# Document extract:
Therefore the issue may actually be in the dependency loophp\iterators.

github-actions[bot] commented 1 year ago

Since this issue has not had any activity within the last 5 days, I have marked it as stale. I will close it if no further activity occurs within the next 5 days.

drupol commented 1 year ago

Hello,

I apologize for the delayed response; my schedule has been quite packed lately. Thank you for your patience.

Were you able to find a solution to the issue in the meantime?

dmjohnsson23 commented 1 year ago

No worries, it's not a sin to have a life outside of Github. Take the time you need with what is important to you.

I was able to work around the issue by using fetchAll to convert the iterable to an array before turning it into a Collection. Not being able to use cache in unfortunate, but it isn't a show-stopper.

However, I never did manage to identify the root cause of the issue or create an actual fix. I suspect that somewhere along the chain of iteratables there is one that isn't fully abstracting over the previous one in the chain, but I spent several hours looking and couldn't find it.

drupol commented 1 year ago

I have to admit that I wish I could reproduce this easily at home, but I don't have any project using Doctrine right now, so I don't know how to do this.

Do you have a way to reproduce this easily with a SQLite based project, for example? So we could share a project and reproduce the issue?

dmjohnsson23 commented 1 year ago

I'm actually not using Doctrine either, I'm using PDO.

Sure, here is a complete, self-contained script that reproduces the issue using SQLite:

<?php require_once 'vendor/autoload.php';
use loophp\iterators\ClosureIteratorAggregate;
use loophp\collection\Iterator\PsrCacheIterator;
use Symfony\Component\Cache\Adapter\ArrayAdapter;
use loophp\iterators\FilterIterableAggregate;

$pdo = new PDO('sqlite::memory:');
$pdo->query("CREATE TABLE communication(
    id INTEGER PRIMARY KEY,
    date TEXT,
    remarks TEXT
);");
$pdo->query("INSERT INTO communication
    (id, date, remarks)

Records excerpted from a collection:
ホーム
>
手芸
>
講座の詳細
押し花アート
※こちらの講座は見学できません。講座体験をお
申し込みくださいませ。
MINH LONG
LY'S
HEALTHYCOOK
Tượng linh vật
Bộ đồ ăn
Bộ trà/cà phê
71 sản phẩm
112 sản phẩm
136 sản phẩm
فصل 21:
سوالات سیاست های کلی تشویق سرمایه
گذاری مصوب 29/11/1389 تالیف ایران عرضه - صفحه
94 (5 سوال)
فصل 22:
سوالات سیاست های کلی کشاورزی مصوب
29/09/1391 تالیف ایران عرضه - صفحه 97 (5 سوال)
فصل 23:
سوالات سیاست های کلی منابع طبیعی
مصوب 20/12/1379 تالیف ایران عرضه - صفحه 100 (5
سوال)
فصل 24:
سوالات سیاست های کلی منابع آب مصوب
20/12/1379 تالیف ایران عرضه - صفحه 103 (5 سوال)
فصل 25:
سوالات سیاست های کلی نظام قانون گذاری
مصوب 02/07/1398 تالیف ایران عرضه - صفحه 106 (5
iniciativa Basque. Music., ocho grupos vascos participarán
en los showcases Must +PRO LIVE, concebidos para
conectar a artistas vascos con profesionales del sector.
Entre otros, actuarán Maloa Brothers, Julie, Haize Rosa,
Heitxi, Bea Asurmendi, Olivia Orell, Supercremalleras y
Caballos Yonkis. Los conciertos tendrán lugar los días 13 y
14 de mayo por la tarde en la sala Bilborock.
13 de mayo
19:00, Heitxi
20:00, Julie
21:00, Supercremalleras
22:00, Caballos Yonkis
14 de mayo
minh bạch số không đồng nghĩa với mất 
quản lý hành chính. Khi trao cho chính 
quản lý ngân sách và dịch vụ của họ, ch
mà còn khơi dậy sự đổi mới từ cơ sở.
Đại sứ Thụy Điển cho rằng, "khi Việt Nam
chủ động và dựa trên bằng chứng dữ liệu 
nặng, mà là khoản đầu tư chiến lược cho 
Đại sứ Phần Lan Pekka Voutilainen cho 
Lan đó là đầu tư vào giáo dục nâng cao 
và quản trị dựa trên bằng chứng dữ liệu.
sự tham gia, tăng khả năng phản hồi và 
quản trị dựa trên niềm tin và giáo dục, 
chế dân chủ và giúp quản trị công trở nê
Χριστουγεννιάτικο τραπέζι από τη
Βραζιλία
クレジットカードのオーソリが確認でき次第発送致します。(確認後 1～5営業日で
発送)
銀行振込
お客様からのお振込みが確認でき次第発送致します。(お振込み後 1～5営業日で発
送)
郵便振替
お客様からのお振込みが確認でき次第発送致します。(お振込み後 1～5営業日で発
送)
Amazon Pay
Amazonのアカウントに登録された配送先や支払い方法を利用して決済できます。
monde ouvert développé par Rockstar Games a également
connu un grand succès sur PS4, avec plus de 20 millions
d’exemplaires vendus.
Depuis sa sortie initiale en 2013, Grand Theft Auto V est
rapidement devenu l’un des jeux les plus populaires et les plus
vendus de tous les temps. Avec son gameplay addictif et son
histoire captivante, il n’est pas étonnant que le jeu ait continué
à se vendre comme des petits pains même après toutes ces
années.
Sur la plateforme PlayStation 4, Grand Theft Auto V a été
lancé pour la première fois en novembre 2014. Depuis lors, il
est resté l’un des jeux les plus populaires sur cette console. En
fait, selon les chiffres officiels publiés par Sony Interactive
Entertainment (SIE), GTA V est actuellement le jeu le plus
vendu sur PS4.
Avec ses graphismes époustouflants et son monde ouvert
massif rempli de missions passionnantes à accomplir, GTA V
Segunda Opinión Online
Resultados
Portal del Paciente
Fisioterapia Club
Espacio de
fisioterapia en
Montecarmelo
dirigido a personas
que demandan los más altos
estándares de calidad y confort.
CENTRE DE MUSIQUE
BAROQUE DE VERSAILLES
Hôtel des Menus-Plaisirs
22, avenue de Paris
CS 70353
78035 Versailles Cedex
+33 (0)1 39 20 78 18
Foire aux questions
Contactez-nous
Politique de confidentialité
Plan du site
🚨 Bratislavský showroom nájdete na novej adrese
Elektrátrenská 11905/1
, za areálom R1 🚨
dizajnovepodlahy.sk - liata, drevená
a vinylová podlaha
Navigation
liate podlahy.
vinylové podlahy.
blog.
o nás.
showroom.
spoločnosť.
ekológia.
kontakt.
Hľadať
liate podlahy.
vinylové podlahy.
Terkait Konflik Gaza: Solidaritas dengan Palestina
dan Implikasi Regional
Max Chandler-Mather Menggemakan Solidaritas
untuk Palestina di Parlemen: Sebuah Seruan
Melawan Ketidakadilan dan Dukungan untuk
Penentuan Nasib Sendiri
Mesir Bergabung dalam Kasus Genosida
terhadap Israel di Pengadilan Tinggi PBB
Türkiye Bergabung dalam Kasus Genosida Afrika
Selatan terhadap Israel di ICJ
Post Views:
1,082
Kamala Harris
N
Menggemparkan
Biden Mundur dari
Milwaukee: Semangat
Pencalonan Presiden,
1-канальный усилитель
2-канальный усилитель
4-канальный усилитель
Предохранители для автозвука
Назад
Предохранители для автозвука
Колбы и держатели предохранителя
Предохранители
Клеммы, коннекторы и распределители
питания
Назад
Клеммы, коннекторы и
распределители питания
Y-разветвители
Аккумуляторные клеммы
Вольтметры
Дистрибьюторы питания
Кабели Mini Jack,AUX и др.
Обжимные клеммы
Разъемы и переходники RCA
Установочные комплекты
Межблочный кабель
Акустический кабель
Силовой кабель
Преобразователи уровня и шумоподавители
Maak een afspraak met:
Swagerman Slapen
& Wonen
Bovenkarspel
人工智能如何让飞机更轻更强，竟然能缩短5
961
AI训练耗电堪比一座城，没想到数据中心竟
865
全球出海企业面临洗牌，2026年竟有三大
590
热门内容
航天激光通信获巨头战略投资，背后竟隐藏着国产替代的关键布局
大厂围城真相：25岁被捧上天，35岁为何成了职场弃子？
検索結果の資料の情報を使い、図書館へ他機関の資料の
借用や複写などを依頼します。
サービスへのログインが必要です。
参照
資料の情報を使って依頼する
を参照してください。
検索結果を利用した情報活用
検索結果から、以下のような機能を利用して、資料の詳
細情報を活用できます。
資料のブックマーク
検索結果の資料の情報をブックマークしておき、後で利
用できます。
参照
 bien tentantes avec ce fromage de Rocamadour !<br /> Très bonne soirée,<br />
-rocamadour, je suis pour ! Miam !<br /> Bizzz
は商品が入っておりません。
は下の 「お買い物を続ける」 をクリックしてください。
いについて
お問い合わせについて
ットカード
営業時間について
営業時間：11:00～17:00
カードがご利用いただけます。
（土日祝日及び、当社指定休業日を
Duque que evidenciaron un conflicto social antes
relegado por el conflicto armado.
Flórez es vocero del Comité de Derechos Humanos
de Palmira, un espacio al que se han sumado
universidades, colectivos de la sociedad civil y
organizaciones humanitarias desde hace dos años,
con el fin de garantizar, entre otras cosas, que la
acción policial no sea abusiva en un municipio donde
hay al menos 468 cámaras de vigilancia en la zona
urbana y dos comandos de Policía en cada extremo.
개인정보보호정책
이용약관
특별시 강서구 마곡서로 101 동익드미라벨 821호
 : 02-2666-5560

# Problem requirements:
According to the issue thread, how did dmjohnsson23 work around the issue?

# Response to this exercise:
By using fetchAll to convert the iterable to an array before turning it into a Collection.